## [Brief]
Because the pictures are not wanted, reproduce the rest of the records below exactly as they stand.

## [Records supplied]
┏━━

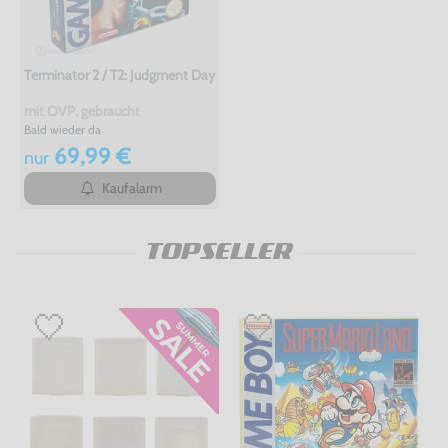
Terminator 2 / T2: Judgment Day
mit OVP, gebraucht
Bald wieder da
69,99 €
nur
Kaufalarm
TOPSELLER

┗━━

## [Written reply]
Terminator 2 / T2: Judgment Day
mit OVP, gebraucht
Bald wieder da
69,99 €
nur
Kaufalarm
TOPSELLER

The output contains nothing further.